The difficulty in the race for me was singlespeeding it- not because of the terrain itself, but because the race started with the bane of all singlespeed existence: the “neutral” rollout.
A “neutral” rollout is where you’re in spin-coast purgatory, burning matches at 120rpms and hoping to hell that you don’t get spit out the back of the group as the lead vehicle gradually accelerates to speeds that far exceed your (and even a lot of geared riders’) ability to hold on. According to people I talked to following the race, the “neutral” rollout from town to the race course ~4 miles away was rolling in excess of 25mph for the last two miles. Needless to say, my belt-drive equivalent to 32×20 gearing had me riding off the back for a mile or two before hitting the dirt.
It’s worth adding in here that Sunday’s full-distance Growler course (two 32 mile laps) was accompanied by a non-competitive Half Growler ride (one 32 mile lap). The competitive version of the Half Growler was on Saturday.
What I’m getting at here is that the combination of a fast rollout and an additional bolus of less competitive riders on course meant that I hit the singletrack with people who tended to granny gear the climbs and walk the technical spots. No bad vibes to them… they were doing alright and having a good time. They were pleasant to be around and generally courteous. However, I went in trying to race, and, for the first 32 miles of dirt, was in a conga line of 10-20 people, and couldn’t. I’d try to pass a person or two, only to have them pass me back on the intermittent dirt roads in the first half of the course. The second half of the course, there just wasn’t room to pass 5-10 people at a time without being a jackass.

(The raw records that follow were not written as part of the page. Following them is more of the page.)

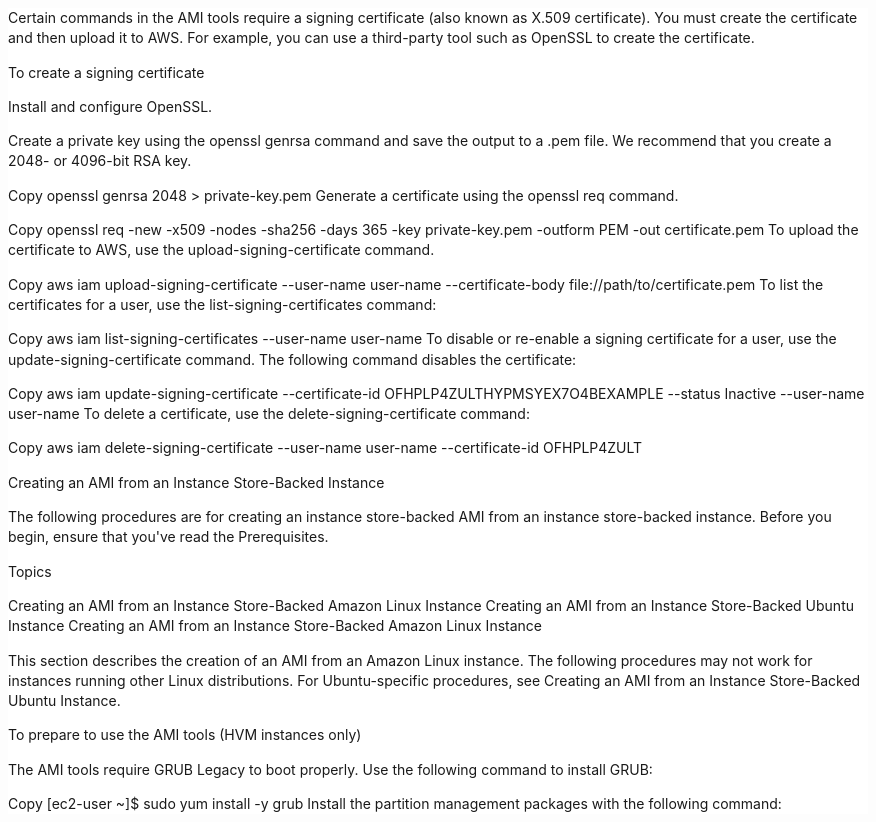 Certain commands in the AMI tools require a signing certificate (also known as X.509 certificate). You must create the certificate and then upload it to AWS. For example, you can use a third-party tool such as OpenSSL to create the certificate.

To create a signing certificate

Install and configure OpenSSL.

Create a private key using the openssl genrsa command and save the output to a .pem file. We recommend that you create a 2048- or 4096-bit RSA key.

Copy
openssl genrsa 2048 > private-key.pem
Generate a certificate using the openssl req command.

Copy
openssl req -new -x509 -nodes -sha256 -days 365 -key private-key.pem -outform PEM -out certificate.pem
To upload the certificate to AWS, use the upload-signing-certificate command.

Copy
aws iam upload-signing-certificate --user-name user-name --certificate-body file://path/to/certificate.pem
To list the certificates for a user, use the list-signing-certificates command:

Copy
aws iam list-signing-certificates --user-name user-name
To disable or re-enable a signing certificate for a user, use the update-signing-certificate command. The following command disables the certificate:

Copy
aws iam update-signing-certificate --certificate-id OFHPLP4ZULTHYPMSYEX7O4BEXAMPLE --status Inactive --user-name user-name
To delete a certificate, use the delete-signing-certificate command:

Copy
aws iam delete-signing-certificate --user-name user-name --certificate-id OFHPLP4ZULT

Creating an AMI from an Instance Store-Backed Instance

The following procedures are for creating an instance store-backed AMI from an instance store-backed instance. Before you begin, ensure that you've read the Prerequisites.

Topics

Creating an AMI from an Instance Store-Backed Amazon Linux Instance
Creating an AMI from an Instance Store-Backed Ubuntu Instance
Creating an AMI from an Instance Store-Backed Amazon Linux Instance

This section describes the creation of an AMI from an Amazon Linux instance. The following procedures may not work for instances running other Linux distributions. For Ubuntu-specific procedures, see Creating an AMI from an Instance Store-Backed Ubuntu Instance.

To prepare to use the AMI tools (HVM instances only)

The AMI tools require GRUB Legacy to boot properly. Use the following command to install GRUB:

Copy
[ec2-user ~]$ sudo yum install -y grub
Install the partition management packages with the following command:
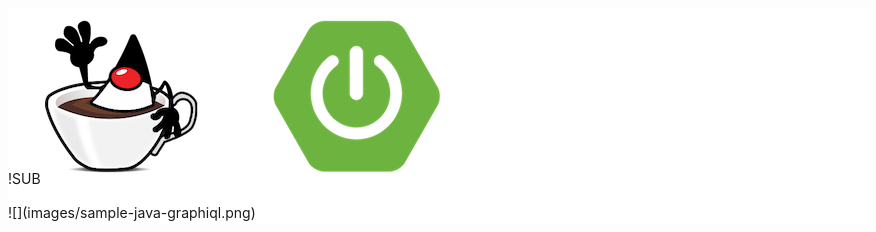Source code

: !SUB
![](images/sample-java.png)
<div class="fragment">
![](images/sample-java-graphiql.png)
</div>
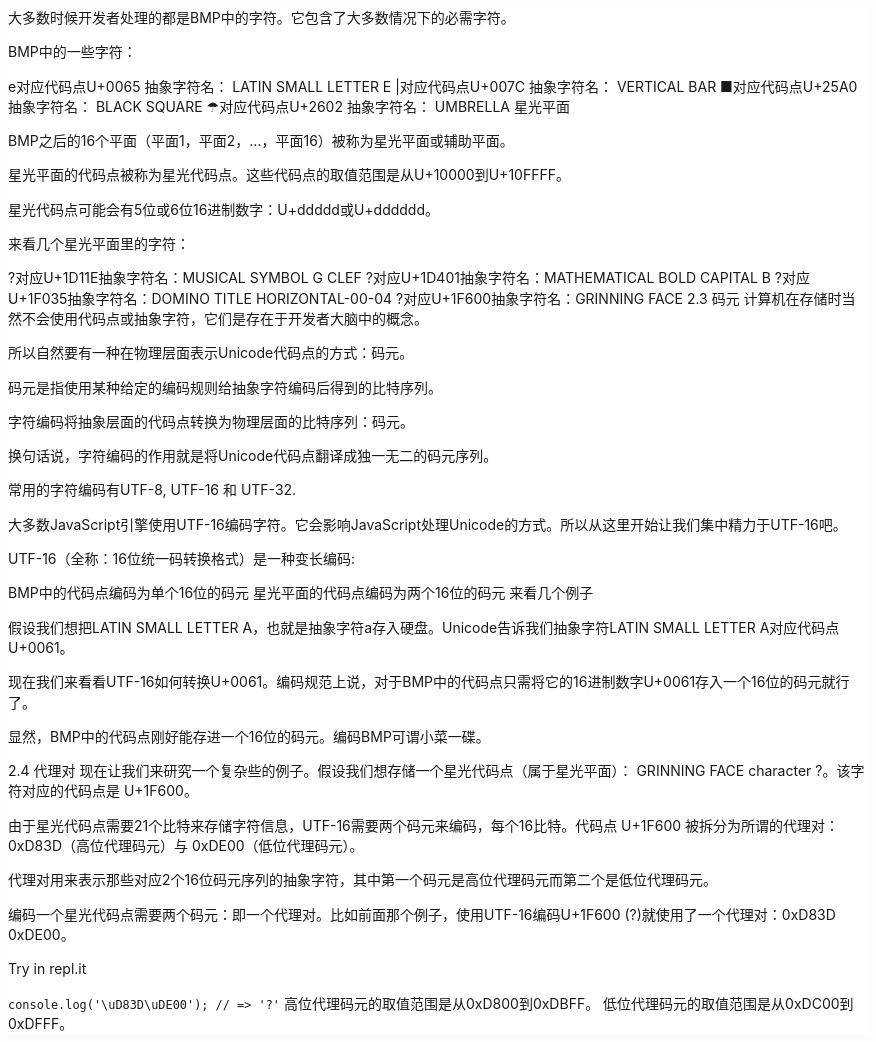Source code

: 大多数时候开发者处理的都是BMP中的字符。它包含了大多数情况下的必需字符。

BMP中的一些字符：

e对应代码点U+0065 抽象字符名： LATIN SMALL LETTER E
|对应代码点U+007C 抽象字符名： VERTICAL BAR
■对应代码点U+25A0 抽象字符名： BLACK SQUARE
☂对应代码点U+2602 抽象字符名： UMBRELLA
星光平面

BMP之后的16个平面（平面1，平面2，…，平面16）被称为星光平面或辅助平面。

星光平面的代码点被称为星光代码点。这些代码点的取值范围是从U+10000到U+10FFFF。

星光代码点可能会有5位或6位16进制数字：U+ddddd或U+dddddd。

来看几个星光平面里的字符：

?对应U+1D11E抽象字符名：MUSICAL SYMBOL G CLEF
?对应U+1D401抽象字符名：MATHEMATICAL BOLD CAPITAL B
?对应U+1F035抽象字符名：DOMINO TITLE HORIZONTAL-00-04
?对应U+1F600抽象字符名：GRINNING FACE
2.3 码元
计算机在存储时当然不会使用代码点或抽象字符，它们是存在于开发者大脑中的概念。

所以自然要有一种在物理层面表示Unicode代码点的方式：码元。

码元是指使用某种给定的编码规则给抽象字符编码后得到的比特序列。

字符编码将抽象层面的代码点转换为物理层面的比特序列：码元。

换句话说，字符编码的作用就是将Unicode代码点翻译成独一无二的码元序列。

常用的字符编码有UTF-8, UTF-16 和 UTF-32.

大多数JavaScript引擎使用UTF-16编码字符。它会影响JavaScript处理Unicode的方式。所以从这里开始让我们集中精力于UTF-16吧。

UTF-16（全称：16位统一码转换格式）是一种变长编码:

BMP中的代码点编码为单个16位的码元
星光平面的代码点编码为两个16位的码元
来看几个例子

假设我们想把LATIN SMALL LETTER A，也就是抽象字符a存入硬盘。Unicode告诉我们抽象字符LATIN SMALL LETTER A对应代码点U+0061。

现在我们来看看UTF-16如何转换U+0061。编码规范上说，对于BMP中的代码点只需将它的16进制数字U+0061存入一个16位的码元就行了。

显然，BMP中的代码点刚好能存进一个16位的码元。编码BMP可谓小菜一碟。

2.4 代理对
现在让我们来研究一个复杂些的例子。假设我们想存储一个星光代码点（属于星光平面）： GRINNING FACE character ?。该字符对应的代码点是 U+1F600。

由于星光代码点需要21个比特来存储字符信息，UTF-16需要两个码元来编码，每个16比特。代码点 U+1F600 被拆分为所谓的代理对：0xD83D（高位代理码元）与 0xDE00（低位代理码元）。

代理对用来表示那些对应2个16位码元序列的抽象字符，其中第一个码元是高位代理码元而第二个是低位代理码元。

编码一个星光代码点需要两个码元：即一个代理对。比如前面那个例子，使用UTF-16编码U+1F600 (?)就使用了一个代理对：0xD83D 0xDE00。

Try in repl.it

`console.log('\uD83D\uDE00'); // => '?'`
高位代理码元的取值范围是从0xD800到0xDBFF。 低位代理码元的取值范围是从0xDC00到0xDFFF。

I re-adjusted my expectations somewhere on the first lap and rolled in to the pit area feeling nice and warmed up, ready to kill my second lap of much more open trail. The second lap was pretty great. I had free reign over the climbs and rode most of the technical stuff. Other than the rollout, the course is pretty great for singlespeeding.
Back when I’d entered the Growler, I didn’t know if I’d have a team bike ready or not, so I’d just entered the Pro division instead of singlespeed (I was the only woman on a singlespeed doing the full version, anyway). I ended up finishing 5th in the Pro category. I didn’t think I’d get any sort of prize (the podium was 3 deep at the Saturday half), so I committed the pro-faux-pas of leaving before my podium presentation. I was already home when friend/COSprings singlespeed legend Dan Durland sent me this photo:
I don’t want to dwell too much on the race logistics that made the Growler less of a race for me (I’m just repeating them here because they’re pretty relevant to a race report post). It was still a fun time on a gorgeous, unique course. I still had a killer day of training- I left with tired legs and more skill than I’d started with. So, I consider it a success.